Hashing Intro
Our search trees have excellent $O(log(n))$ performance. Can we do better? And can we do it without comparisons?
Approach: Taking advantage of arrays
The idea is simple: Create a boolean array of $N$ length that is initialized as false. Whenever we add an element, we set the corresponding index to true.
This makes contains and add O(1).
The draw back is that we use a ridiculous amount of memory, and we don’t yet have a way to generalize data types.
ASCII and Unicode
The ASCII Standard is the most basic character set used by computers. It is a 7-bit character set, which means it can represent 128 different characters.

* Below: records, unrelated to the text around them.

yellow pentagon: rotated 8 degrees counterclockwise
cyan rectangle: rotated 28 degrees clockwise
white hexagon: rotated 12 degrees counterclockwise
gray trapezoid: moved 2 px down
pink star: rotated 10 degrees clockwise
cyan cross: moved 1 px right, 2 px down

If we want to represent more characters, we can use Unicode. Unicode is a 16-bit character set, which means it can represent 65,536 different characters. This would include things like Chinese characters, emojis, and other symbols.
We can use the ASCII and Unicode character sets to create a hash function.
Integer Overflow
In Java, the largest possible Integer is 2,147,483,647. If we add 1 to this number, we get -2,147,483,648. This is called integer overflow, meaning we start back at the smallest possible integer.
This means that if we represent words in ASCII, which is base 128, we can only represent 2,147,483,647 words. Which means we can get collisions.
THe term we use is ‘hash code’ to refer to the integer that we get from our hash function. Wolfram Alpha says that a hash code “projects a value from a set with many (or even infinite) members to a value from a set with a fixed (fewer) number of members.”
The pigeonhole principle tells that we will get collisions. It is inevitable.
That leaves us with two fundamental challenges:
- How do we avoid collisions?
- How do we compute the hash code for arbitrary objects?